Friday, September 3, 2010

JBWR East Pond

We took a jaunt to The Raunt today. This was our first excursion to the southern end of the East Pond this year. The north end is apparently too mucky for any birding--for some reason the rangers at JBWR didn't lower the East Pond as much as usual.

However, there was no dearth of birds either at the south end or in the middle of the pond where The Raunt is. Try looking up the word "raunt" on Google and all you'll come up with are references to Jamaica Bay. It was, from what I understand, a rail station and hotel, but all that remains are posts and timbers in the middle of the  East Pond. I suspect, but don't know for sure, that the word is originally Dutch.

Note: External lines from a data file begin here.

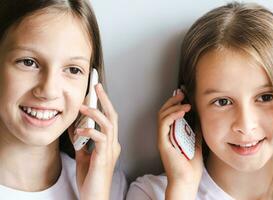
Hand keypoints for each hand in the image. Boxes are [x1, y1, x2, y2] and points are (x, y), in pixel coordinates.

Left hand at [69, 83, 119, 199]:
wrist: (94, 197)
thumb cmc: (90, 179)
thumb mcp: (83, 156)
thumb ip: (81, 142)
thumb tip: (75, 127)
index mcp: (109, 143)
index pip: (108, 118)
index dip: (103, 103)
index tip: (96, 91)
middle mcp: (113, 144)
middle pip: (113, 116)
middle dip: (104, 99)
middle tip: (96, 86)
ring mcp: (110, 150)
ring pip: (109, 124)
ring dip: (95, 113)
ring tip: (83, 106)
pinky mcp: (104, 158)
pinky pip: (100, 139)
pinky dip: (89, 132)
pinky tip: (79, 131)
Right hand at [157, 90, 202, 199]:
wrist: (188, 181)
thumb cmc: (190, 167)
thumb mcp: (196, 144)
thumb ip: (195, 132)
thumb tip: (200, 120)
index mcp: (172, 135)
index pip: (170, 114)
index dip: (176, 103)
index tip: (185, 95)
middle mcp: (165, 135)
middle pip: (164, 112)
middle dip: (173, 100)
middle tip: (182, 93)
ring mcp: (163, 138)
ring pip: (162, 115)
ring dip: (173, 106)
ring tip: (184, 101)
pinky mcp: (163, 142)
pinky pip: (164, 124)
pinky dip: (172, 115)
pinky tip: (182, 112)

Okay, now that we're done with the "words" part of Birds & Words, the Birds part features this male Wilson's Phalarope that Shari was able to photograph decently. The 2nd shot shows the phalarope with a yellowlegs (probably a lesser) showing the size difference between the species.  We've seen Wilson's Phalaropes, before, but never this close up.  That's what's great about the East Pond--you literally walk among the peeps and other sandpipers, so you're able to to identify them a lot easier. Shari found a couple of White-rumped Sandpipers, a bird that would be really difficult for us to id from the distances we normally see sandpipers at the West Pond or Brig. Supposedly there are a couple of Baird's Sandpipers also on the south part of the pond, but that's a species I'd be extremely reluctant to call, especially in the fall when all the plumages are pretty dull--they're a little bigger than Semipalmated Sandpipers, but that isn't really much help when you have a hundred birds scampering in all directions.

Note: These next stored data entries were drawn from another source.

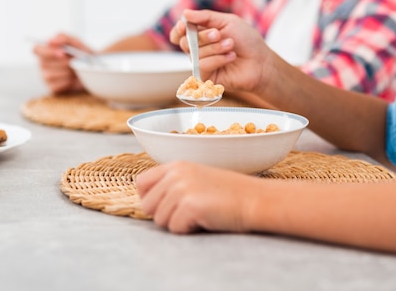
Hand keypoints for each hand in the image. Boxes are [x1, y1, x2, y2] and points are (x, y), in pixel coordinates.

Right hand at [32, 33, 91, 93]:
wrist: (94, 69)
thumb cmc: (82, 54)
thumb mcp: (76, 43)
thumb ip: (64, 37)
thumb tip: (51, 40)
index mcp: (46, 50)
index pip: (36, 49)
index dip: (47, 51)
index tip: (62, 52)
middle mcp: (43, 63)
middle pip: (44, 63)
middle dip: (63, 62)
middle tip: (73, 61)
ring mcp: (46, 76)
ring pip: (50, 75)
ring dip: (67, 72)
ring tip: (75, 69)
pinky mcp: (52, 88)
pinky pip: (56, 86)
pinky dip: (68, 82)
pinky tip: (72, 79)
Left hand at [136, 161, 260, 233]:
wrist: (255, 199)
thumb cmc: (229, 193)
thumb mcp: (197, 178)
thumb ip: (172, 183)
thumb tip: (147, 201)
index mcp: (176, 165)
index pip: (141, 182)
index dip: (150, 197)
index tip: (166, 204)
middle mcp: (175, 174)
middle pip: (147, 205)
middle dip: (164, 214)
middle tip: (188, 212)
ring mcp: (181, 189)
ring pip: (159, 220)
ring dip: (178, 223)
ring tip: (200, 214)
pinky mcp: (189, 206)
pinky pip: (174, 229)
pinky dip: (188, 230)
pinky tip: (205, 219)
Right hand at [169, 9, 276, 93]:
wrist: (261, 62)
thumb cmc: (246, 41)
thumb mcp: (228, 22)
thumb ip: (206, 17)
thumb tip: (185, 13)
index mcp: (201, 35)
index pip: (179, 33)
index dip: (178, 30)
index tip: (184, 25)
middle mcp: (198, 50)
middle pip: (186, 42)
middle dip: (203, 36)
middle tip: (219, 34)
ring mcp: (202, 64)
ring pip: (195, 54)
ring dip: (215, 47)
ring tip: (231, 46)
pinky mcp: (206, 78)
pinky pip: (202, 66)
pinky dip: (217, 59)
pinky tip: (231, 57)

The other highlight today was a big big-nosed bird--the American White Pelican is still incongruously on the pond, swimming placidly among the 200 or so swans. When we were on the south end it was up by the Raunt, floating behind the poles, and when we were across from the Raunt he was up on the north end of the pond, so it wasn't possible to get a picture. In all we found 39 species in a couple of leisurely hours--weather was overcast, humid and breezy as Hurricane Earl blustered far off the coast.
The list:

JBWR, East Pond

Canada Goose     50
Mute Swan     200
Gadwall   10
American Black Duck     1
Mallard     50
Northern Shoveler     7
American White Pelican     1     Raunt, then North End of Pond
Double-crested Cormorant     150
Great Blue Heron     2
Great Egret     2
Snowy Egret     25
Little Blue Heron     1
Black-crowned Night-Heron     7
Glossy Ibis     14
Osprey  1
Semipalmated Plover     25
Greater Yellowlegs     20
Lesser Yellowlegs     11
Semipalmated Sandpiper     100
Western Sandpiper     2
Least Sandpiper     4
White-rumped Sandpiper     2
Stilt Sandpiper     1
Short-billed Dowitcher     5
Wilson's Phalarope     1     Non-breeding
Laughing Gull     2
Ring-billed Gull     X
Herring Gull     X
Great Black-backed Gull     2
Common Tern     1
Forster's Tern     5
American Crow     2
Carolina Wren     1
Eastern Phoebe  1
Gray Catbird  1
Yellow Warbler  1
American Redstart   Juvenile
Song Sparrow   1
Red-winged Blackbird     75     Mostly juveniles.